Business icon Richard Maponya keen to train entrepreneurs

The owner of Maponya Mall in Soweto Richard Maponya
The owner of Maponya Mall in Soweto Richard Maponya
Image: SANDILE NDLOVU

Richard Maponya, the great-grandfather of black business, is not ready to rest on his laurels despite being two years short of a century.

Maponya is so concerned about the low employment rate in the country that he is planning to open an academy to train the youth on how to be entrepreneurs.

“Right now I am trying to come with an institution that must train all our youngsters so that when they graduate they get trained to use their own hands and be able to get employed or get into business in their own right,” he said.

He said he was currently searching for financial and non-financial support to make his dream a reality.

The youth unemployment rate gives him melancholy feelings while he gets euphoric when he thinks about the strides the country has made since apartheid.

Maponya is ecstatic that black people are no longer treated as pariahs in the land of their birth and they are free to participate in the democratic and economic activities of their choice.

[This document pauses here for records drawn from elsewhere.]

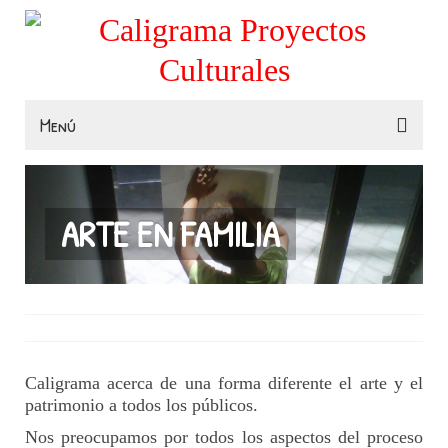
Menú
Familias
Colegios
ARTE EN FAMILIA
Museos e Instituciones
Contacta
Caligrama acerca de una forma diferente el arte y el
patrimonio a todos los públicos.
Nos preocupamos por todos los aspectos del proceso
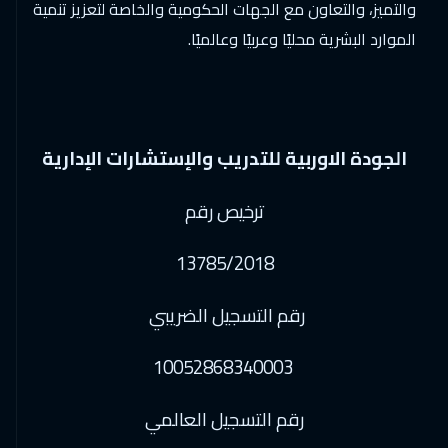
والتميز، والتعاون مع الجهات الحكومية والخاصة لتعزيز تنمية
الموارد البشرية محليًا وعربيًا وعالميًا.
الجودة الاوربية للتدريب والإستشارات الإدارية
ترخيص رقم
13785/2018
رقم التسجيل الضريبي
10052868340003
رقم التسجيل العالمي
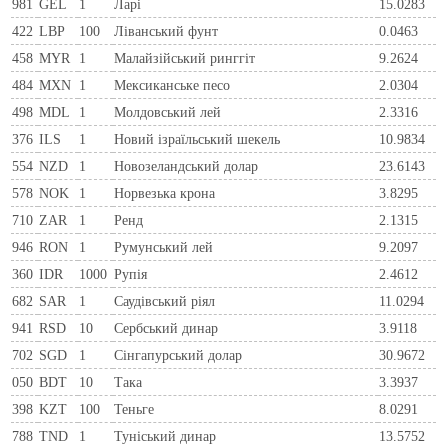
981
GEL
1
Ларi
15.0283
422
LBP
100
Ліванський фунт
0.0463
458
MYR
1
Малайзійський ринггіт
9.2624
484
MXN
1
Мексиканське песо
2.0304
498
MDL
1
Молдовський лей
2.3316
376
ILS
1
Новий ізраїльський шекель
10.9834
554
NZD
1
Новозеландський долар
23.6143
578
NOK
1
Норвезька крона
3.8295
710
ZAR
1
Ренд
2.1315
946
RON
1
Румунський лей
9.2097
360
IDR
1000
Рупія
2.4612
682
SAR
1
Саудівський ріял
11.0294
941
RSD
10
Сербський динар
3.9118
702
SGD
1
Сінгапурський долар
30.9672
050
BDT
10
Така
3.3937
398
KZT
100
Теньге
8.0291
788
TND
1
Туніський динар
13.5752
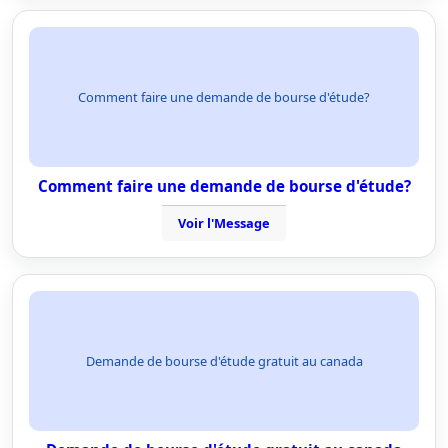
Comment faire une demande de bourse d'étude?
Comment faire une demande de bourse d'étude?
Voir l'Message
Demande de bourse d'étude gratuit au canada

“We are proud that we are South Africans now because during apartheid we were not South Africans, we were foreigners [in our own land],” he said.

Maponya Mall was the first regional shopping centre in a previously disadvantaged area.
Maponya Mall was the first regional shopping centre in a previously disadvantaged area.
Image: KEVIN SUTHERLAND

Maponya is, however, not chuffed about the direction the economy is heading to, pointing out that living conditions were deteriorating daily for the majority of locals while the rich few delighted in opulence on a grand scale.

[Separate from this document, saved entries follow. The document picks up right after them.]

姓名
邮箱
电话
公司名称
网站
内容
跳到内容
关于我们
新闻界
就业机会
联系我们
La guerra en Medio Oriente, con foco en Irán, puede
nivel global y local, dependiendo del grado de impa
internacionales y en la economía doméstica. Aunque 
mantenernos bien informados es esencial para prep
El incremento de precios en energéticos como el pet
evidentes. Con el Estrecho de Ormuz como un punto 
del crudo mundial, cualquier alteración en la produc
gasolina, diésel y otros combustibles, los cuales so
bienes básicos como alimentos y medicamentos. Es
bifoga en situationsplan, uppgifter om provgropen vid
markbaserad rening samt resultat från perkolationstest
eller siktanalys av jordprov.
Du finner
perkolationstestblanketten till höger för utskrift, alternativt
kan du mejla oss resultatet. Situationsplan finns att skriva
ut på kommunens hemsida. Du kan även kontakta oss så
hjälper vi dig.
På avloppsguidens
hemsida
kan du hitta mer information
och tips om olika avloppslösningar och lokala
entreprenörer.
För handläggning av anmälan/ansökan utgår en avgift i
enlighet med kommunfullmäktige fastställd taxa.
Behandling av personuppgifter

“In terms of the economy and how people are living, it looks like people are getting poorer and poorer and poorer, and this is a sad thing that after 25 years in our new dispensation we are still having the majority of our people very poor,” he said.

“At the same time we’re having a very serious problem of our youth, 60% of them are not employed. To me this is a bombshell. If we are not careful our youngsters will one day have a leader like Julius Malema who will say enough is enough, we’ve been hungry for so many years and we are in trouble. We can’t get employment and there is nobody taking care of us, let’s go for it,” he warned.

“Believe you me, if the youngsters can do that [revolt] we’ve not got any army to stop them. This one would be worse than 1976 youth uprisings, when we were fighting apartheid.”

We are proud that we are South Africans now because during apartheid we were not South Africans, we were foreigners [in our own land]

Maponya laments the unfortunate fact that a black government is not taking care of its own people.

“The delivery is very, very poor and that is a sad story. We just see guys enriching themselves, they are getting into politics to enrich themselves,” he said.

Maponya, who spoke to Sowetan this week, was forced to be an economic activist when the apartheid government declined to award him a licence to run a factory that would manufacture clothes.

When he qualified as a teacher, Maponya took a career detour and went to work as a stock taker for a clothing factory in Johannesburg.

It was during his stint at the factory that he got hold of offcuts and soiled robes, which he took and sold in Soweto.

When the apartheid authorities got wind of his booming business they shut it down and did not want to entertain the idea of him building his own clothing factory due to him being black.

The oppression was, however, not enough to see him giving up on his business idea.

When he was 24, he and his wife Marina decided to start a business that employed 100 people who drove around with bicycles to sell milk in Soweto.

In 1964, the struggles that were faced by black business saw him teaming up with other formidable black entrepreneurs – Dr Sam Motsuenyane, Bigvai Masekela and SZ Conco – to form the National African Federated Chamber of Commerce and Industry (Nafcoc) in Soweto to wage a fight for black traders against apartheid machinery.

At the time Nafcoc, of which Maponya was founding president, was aligned to the African National Congress.

Maponya was also the founding chairperson of the Johannesburg African Chamber of Commerce.

Born 98 years ago in Tlhabini, a village outside Lenyenye in Limpopo, he married Marina, a qualified social worker and the cousin of former president Nelson Mandela, in the 1950s.

After they joined forces, they became a power couple that propelled the family business into a general dealer, eatery, butchery, liquor stores and supermarket, car dealership and filling station.

For his efforts, he has scooped several awards.

In April 2015, the Durban University of Technology awarded him with an honorary doctorate.

He has scooped various awards including the Small Business Excellence Award (2007), World Enterprise Award (2008), was a recipient of the Top 100 Companies Award: Business Times (2008), Lifetime Achievement Award and a BEE Entrepreneur Award.

Last year, he became the second person to win the Lifetime Achiever Award, which is the highest accolade in the 30-year-old Entrepreneur of the Year competition.